If we look at a typical operating system, we see it exploit a type of parallelism called task parallelism. The processes are diverse and unrelated. A user might be reading an article on a website while playing music from his or her music library in the background. More than one CPU core can be exploited by running each application on a different core.
In terms of parallel programming, this can be exploited by writing a program as a number of sections that “pipe” (send via messages) the information from one application to another. The Linux pipe operator (the j symbol) does just this, via the operating system. The output of one program, such as grep, is the input of the next, such as sort. Thus, a set of input files can be easily scanned for a certain set of characters (the grep program) and that output set then sorted (the sort program). Each program can be scheduled to a separate CPU core.
This pattern of parallelism is known as pipeline parallelism. The output on one program provides the input for the next. With a diverse set of components, such as the various text-based tools in Linux, a huge variety of useful functions can be performed by the user. As the programmer cannot know at the outset everyone’s needs, by providing components that operate together and can be connected easily, the programmer can target a very wide and diverse user base.
This type of parallelism is very much geared toward coarse-grained parallelism. That is, there are a number of powerful processors, each of which can perform a significant chunk of work.
In terms of GPUs we see coarse-grained parallelism only in terms of a GPU card and the execution of GPU kernels. GPUs support the pipeline parallelism pattern in two ways. First, kernels can be pushed into a single stream and separate streams executed concurrently. Second, multiple GPUs can work together directly through either passing data via the host or passing data via messages directly to one another over the PCI-E bus. This latter approach, the peer-to-peer (P2P) mechanism, was intro- duced in the CUDA 4.x SDK and requires certain OS/hardware/driver-level support.
One of the issues with a pipeline-based pattern is, like any production line, it can only run as fast as the slowest component. Thus, if the pipeline consists of five elements, each of which takes one second, we can produce one output per second. However, if just one of these elements takes two seconds, the throughput of the entire pipeline is reduced to one output every two seconds.
The approach to solving this is twofold. Let’s consider the production line analogy for a moment. Fred’s station takes two seconds because his task is complex. If we provide Fred with an assistant, Tim, and split his task in half with Tim, we’re back to one second per stage. We now have six stages instead of five, but the throughput of the pipeline is now again one widget per second.
You can put up to four GPUs into a desktop PC with some thought and care about the design. Thus, if we have a single GPU and it’s taking too long to process a particular workflow, we can simply add another one and increase the overall processing power of the node. However, we then have to think about the division of work between the two GPUs. There may not be an easy 50/50 split. If we can only extract a 70/30 split, clearly the maximum benefit will be 7/10 (70%) of the existing runtime. If we could introduce another GPU and then maybe move another task, which occupied say 20% of the time, we’d end up with a 50/30/20 split. Again the speedup compared to one GPU would be 1/2 or 50% of the original time. We’re still left with the worst-case time dominating the overall execution time.
The same issue applies to providing a speedup when using a single CPU/GPU combination. If we move 80% of the work off the CPU and onto the GPU, with the GPU computing this in just 10% of the time, what is the speedup?
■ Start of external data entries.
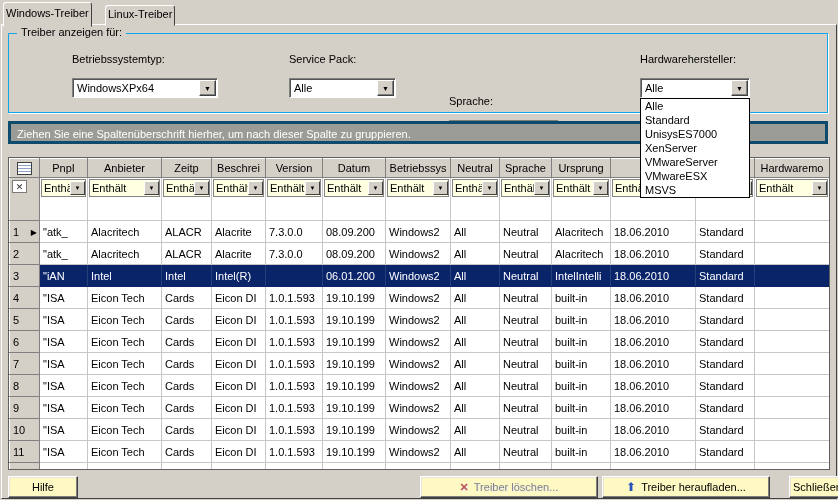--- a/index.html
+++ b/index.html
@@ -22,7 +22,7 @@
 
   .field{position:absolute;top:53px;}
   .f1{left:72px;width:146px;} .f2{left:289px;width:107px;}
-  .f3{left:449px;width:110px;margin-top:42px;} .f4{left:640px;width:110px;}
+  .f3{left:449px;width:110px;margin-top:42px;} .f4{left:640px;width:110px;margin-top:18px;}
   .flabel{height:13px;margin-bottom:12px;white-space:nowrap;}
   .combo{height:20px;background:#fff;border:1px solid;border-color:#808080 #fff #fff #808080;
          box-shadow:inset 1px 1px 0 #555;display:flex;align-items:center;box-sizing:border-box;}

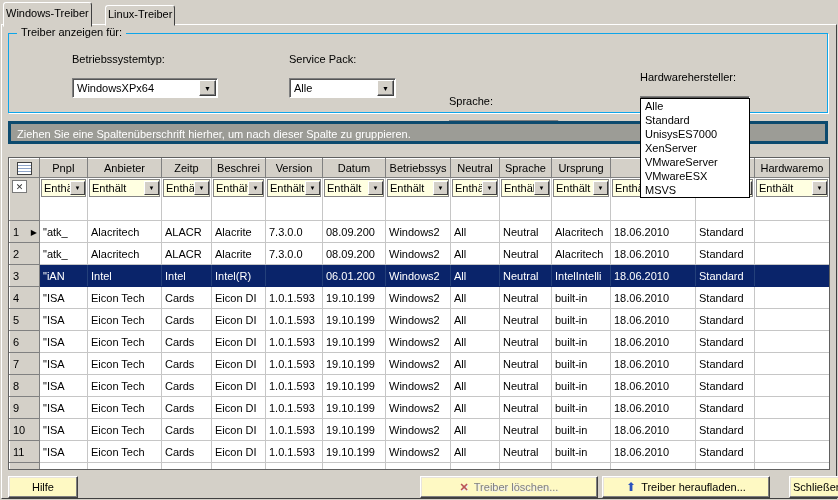--- a/index.html
+++ b/index.html
@@ -106,10 +106,6 @@
 
   <div class="field f1">
     <div class="flabel">Betriebssystemtyp:</div>
-    <div class="combo">
-      <span class="cval">WindowsXPx64</span>
-      <span class="cbarr"></span>
-    </div>
   </div>
   <div class="field f2">
     <div class="flabel">Service Pack:</div>

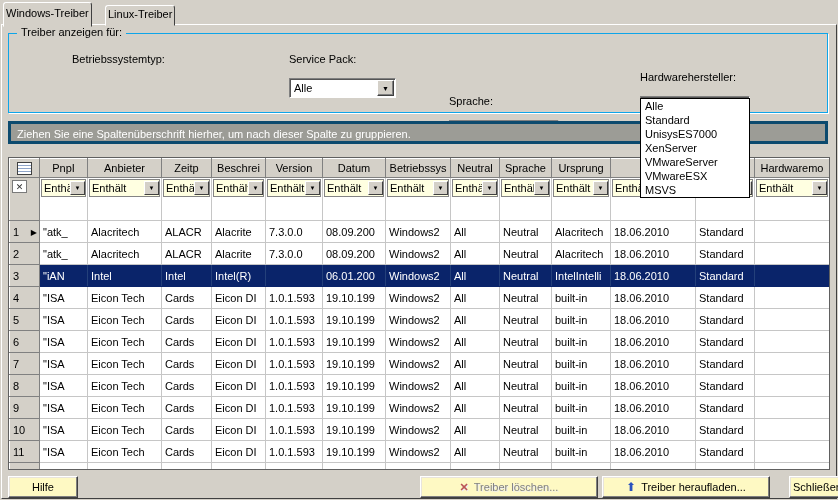--- a/index.html
+++ b/index.html
@@ -38,8 +38,8 @@
   .dli{height:14px;line-height:14px;padding:0 4px;white-space:nowrap;overflow:hidden;}
 
   
-  .grouppanel{position:absolute;left:8px;top:121px;width:820px;height:23px;
-              background:#9c9c96;border:3px solid #0c4a6e;box-sizing:border-box;
+  .grouppanel{position:absolute;left:8px;top:121px;width:820px;height:35px;
+              background:#9c9c96;border:7px solid #0c4a6e;box-sizing:border-box;
               color:#fff;line-height:21px;padding-left:6px;overflow:hidden;white-space:nowrap;}
 
   

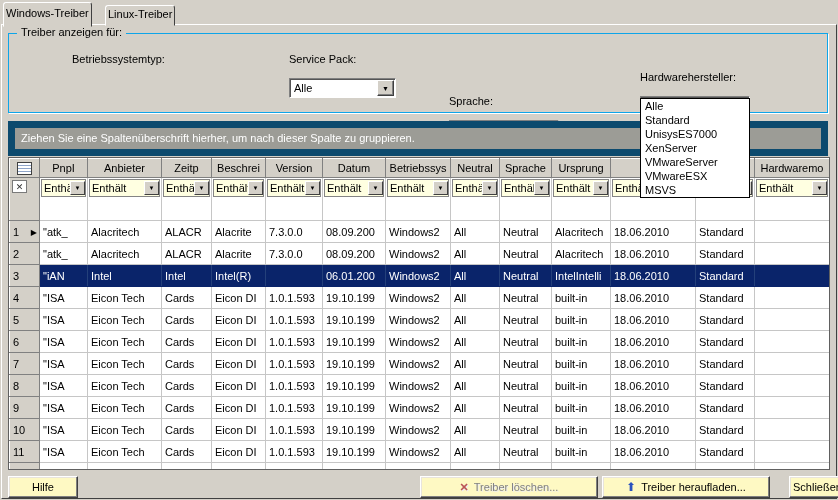--- a/index.html
+++ b/index.html
@@ -79,7 +79,7 @@
        font:11px "Liberation Sans",sans-serif;white-space:nowrap;}
   .btn-help{left:8px;width:70px;}
   .btn-del{left:420px;width:178px;color:#808080;text-shadow:1px 1px 0 #eee;}
-  .btn-up{left:602px;width:168px;}
+  .btn-up{left:602px;width:168px;font-weight:bold;}
   .btn-close{left:774px;width:57px;margin-left:15px;}
   .ico-del{color:#bb5555;font-weight:bold;font-size:11px;}
   .ico-del::before{content:"✕";}

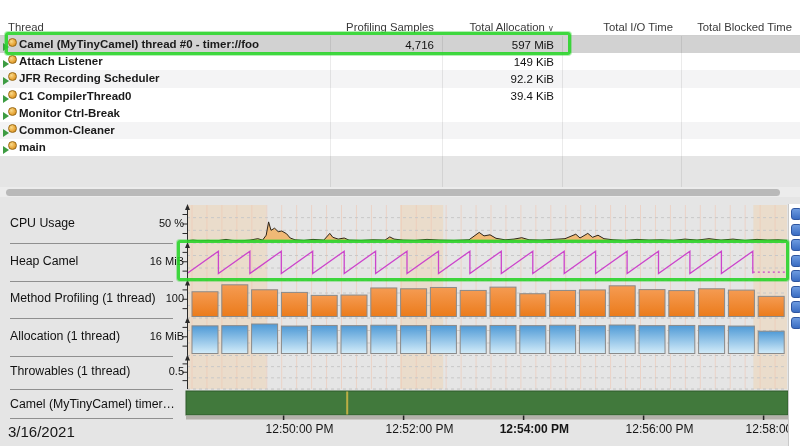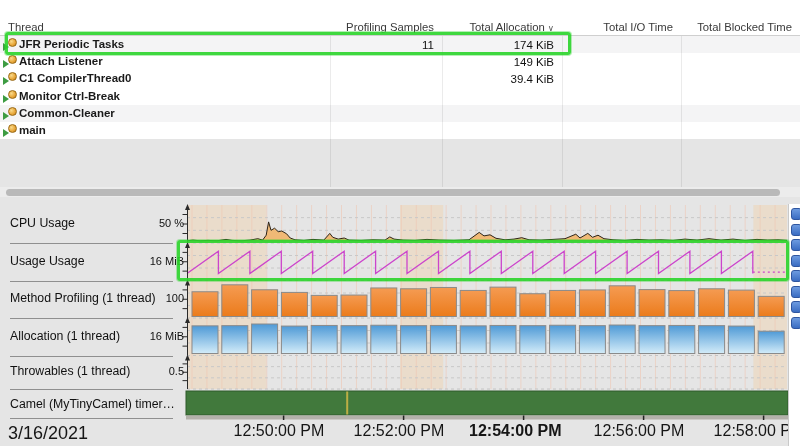--- a/index.html
+++ b/index.html
@@ -62,6 +62,15 @@
   <div class="colsep" style="left:562px; height:168px"></div>
   <div class="colsep" style="left:681px; height:168px"></div>
   <div class="tbody" id="tbody">
+      <div class="trow sel">
+        <span class="th-icon">
+          <span class="th-tri"></span>
+          <span class="th-ball"></span>
+        </span>
+        <span class="tname">Camel (MyTinyCamel) thread #0 - timer://foo</span>
+        <span class="tval c-samples">4,716</span>
+        <span class="tval c-alloc">597 MiB</span>
+      </div>
       <div class="trow stripe">
         <span class="th-icon">
           <span class="th-tri"></span>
Well the CPU now takes 20% of the original time and the GPU 10% of the original time, but in parallel. Thus, the dominating factor is still the CPU. As the GPU is running in parallel and consumes less time than the CPU fraction, we can discount this time entirely. Thus, the maximum speedup is one divided by the fraction of the program that takes the longest time to execute.
This is known as Amdahl’s law and is often quoted as the limiting factor in any speedup. It allows you to know at the outset what the maximum speedup achievable is, without writing a single line of code. Ulti- mately, you will have serial operations. Even if you move everything onto the GPU, you will still have to use the CPU to load and store data to and from storage devices. You will also have to transfer data to and from the GPU to facilitate input and output (I/O). Thus, maximum theoretical speedup is determined by the fraction of the program that performs the computation/algorithmic part, plus the remaining serial fraction.